– Скажи пожалуйста, сколько ты всего знаешь!
Стоя на четвереньках, они угрюмо, как звери, смотрели друг другу в глаза.
– Они сегодня ночью вернутся и принесут еще, – сказал пятьсот девятый. – Харчи из казармы, выгодный товар. Я им пообещал пять марок.
– Послушай, – вскипел было Лебенталь. Потом пожал плечами. – Впрочем, если у тебя есть деньги, твое дело.
Пятьсот девятый по-прежнему смотрел на него в упор. Наконец Лебенталь не выдержал, отвел глаза и опустился на локти.
– Ты меня угробишь, – тихо заныл он. – Скажи, чего тебе вообще надо? Почему ты во все лезешь?
Пятьсот девятый боролся с искушением немедленно сунуть в рот картофелину, и еще одну, и еще, все разом, пока другие его не опередили.
– Как ты себе это представляешь? – продолжал причитать Лебенталь. – Все сожрать, все деньги спустить, остаться ни с чем, как полные идиоты, а на что потом жить будем?
Картошка. Пятьсот девятый вдыхал ее аромат. Хлеб. Он вдруг почувствовал, что руки не хотят подчиняться голове. Желудок – одна сплошная прорва. Жрать! Жрать! Проглотить все! Скорей! Сейчас же!
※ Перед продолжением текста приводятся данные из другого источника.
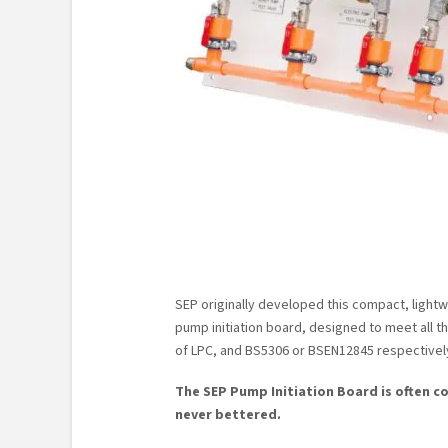
SEP originally developed this compact, light
pump initiation board, designed to meet all 
of LPC, and BS5306 or BSEN12845 respectivel
The SEP Pump Initiation Board is often c
never bettered.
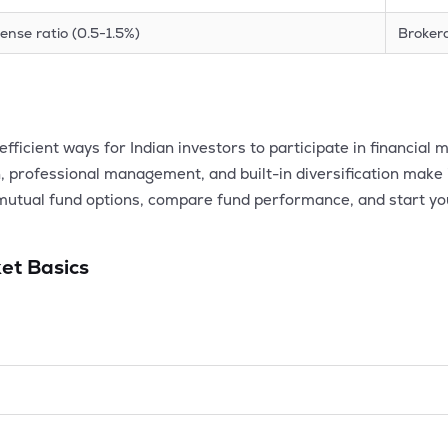
ense ratio (0.5-1.5%)
Broker
fficient ways for Indian investors to participate in financia
, professional management, and built-in diversification make i
mutual fund options, compare fund performance, and start yo
et Basics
– У нас есть зуб, – произнес он устало и медленно повернул голову в сторону. – Как насчет зуба? Что-то ведь мы должны получить за зуб. Как с этим?
– Сегодня ничего не вышло. Тут время нужно. И вообще это все то ли будет, то ли нет. Понимаешь, у тебя что-то есть – это когда ты его в руках держишь.
«Он что, не голодный? – пронеслось у пятьсот девятого в голове. – Что он несет? Неужто у него кишки не подводит?»
– Лео, – произнес он, еле ворочая внезапно разбухшим языком. – Вспомни о Ломане. Когда нас так прихватит, будет поздно. Сейчас счет идет на дни. Загадывать на месяцы вперед смысла нет.
Со стороны женского лагеря до них донесся тонкий пронзительный крик – словно вспугнули птицу. Там, возле самой ограды, как аист на одной ноге стоял мусульманин, воздев руки к небу. Другой, рядом с ним, пытался его поддержать. Со стороны все это смахивало на какое-то жутковатое па-де-де на фоне линии горизонта. Мгновение спустя оба рухнули наземь, как сухие деревяшки, и крик заглох.
Пятьсот девятый снова повернулся к Лео.
– Когда мы такие же будем, как вон те, нам уже ничего не понадобится, – сказал он. – Тогда нам просто каюк. Надо драться за жизнь, Лео.
– Драться – но как?
– Да, драться, – сказал пятьсот девятый уже спокойнее. Припадок прошел. Он опять видел все вокруг. А то от запаха хлеба он на время потерял зрение. Он приблизил губы к уху Лебенталя: – Чтобы потом, – прошептал он почти беззвучно, – чтобы потом отомстить.
Лебенталь отпрянул.
– Это меня совершенно не касается!
Пятьсот девятый слабо улыбнулся.
– Конечно, не касается. Твое дело только добывать жратву.
Лебенталь помолчал. Потом залез в карман, поднес ладонь к самым глазам, отсчитал монеты и отдал пятьсот девятому.
– Вот тебе три марки. Последние. Теперь ты доволен?
Пятьсот девятый, ни слова не говоря, забрал деньги.
Лебенталь разложил отдельно хлеб, отдельно картошку.